No se puede tener credibilidad cuando la realidad que se vive está tan alejada del discurso oficial. De ahí la disyuntiva para quien desee gobernar a una ciudad cada vez más ingobernable: o se acepta la realidad congruentemente con las necesidades reales y sentidas de la población, o se atiende al compromiso con el gobernador del estado, apegándose al libreto dictado desde palacio.

Lo he dicho. Fidel Herrera Beltrán ha demostrado ser un magnífico primer violín, pero no cuenta con orquesta para ofertar al público una sinfonía a la altura de las necesidades de Veracruz. No ha sabido delegar responsabilidades en sus cuadros administrativos de primer nivel, no confía en estos, los trata como empleados a su servicio y les asigna lo mismo subsecretarios, directores generales, secretarias que barrenderos. Tiene más autoridad, iniciativa y libertad de acción un operador político de medio pelo, que un miembro distinguido del gabinete con nombramiento de Secretario. La condición para mantenerse en el cargo, es la obediencia ciega y ese es el caso del Dr. García Méndez. El haber sido obediente y siempre dispuesto a satisfacer los deseos del patrón, es su virtud y al mismo tiempo su lado flaco como aspirante a la alcaldía de Xalapa. Como rector de la Universidad de Xalapa, brillaba con luz propia siendo aceptado y querido en la comunidad, como Secretario de Desarrollo Económico es una sombra más entre el montón de fieles cortesanos.
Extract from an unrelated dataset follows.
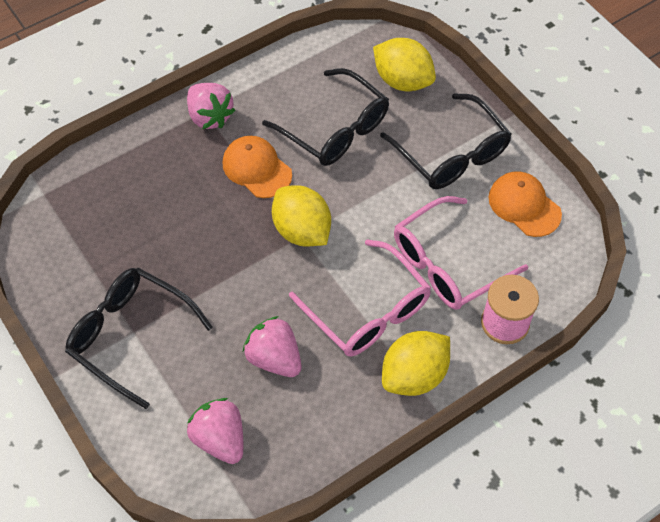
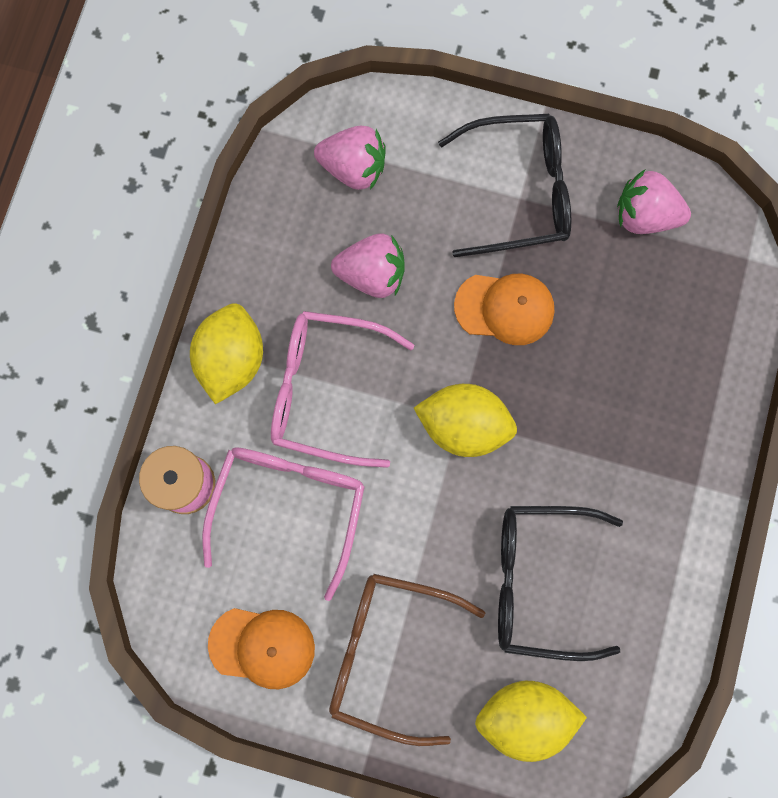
camera: 140 degrees right, 20 degrees up
pink strawberry [187,83,235,129] -> pink strawberry moved to [617,170,691,234]
orange cap [223,136,292,198] -> orange cap moved to [454,274,554,345]
black glasses [380,93,512,189] -> brown glasses [329,574,485,746]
La aspiración de Carlos García Méndez es genuina, honesta y legítima. Su deseo de servir a los xalapeños es indudable. Conoce bien el municipio, desde abajo, a sus paisanos y a la peculiar idiosincrasia de una sociedad que vive con intensidad cada día de quincena. Es conocido y apreciado en amplios círculos sociales. Eso debería bastarle para ver concretadas sus aspiraciones políticas, ojalá y entienda que para la ciudadanía no siempre la obediencia ciega es la mejor virtud.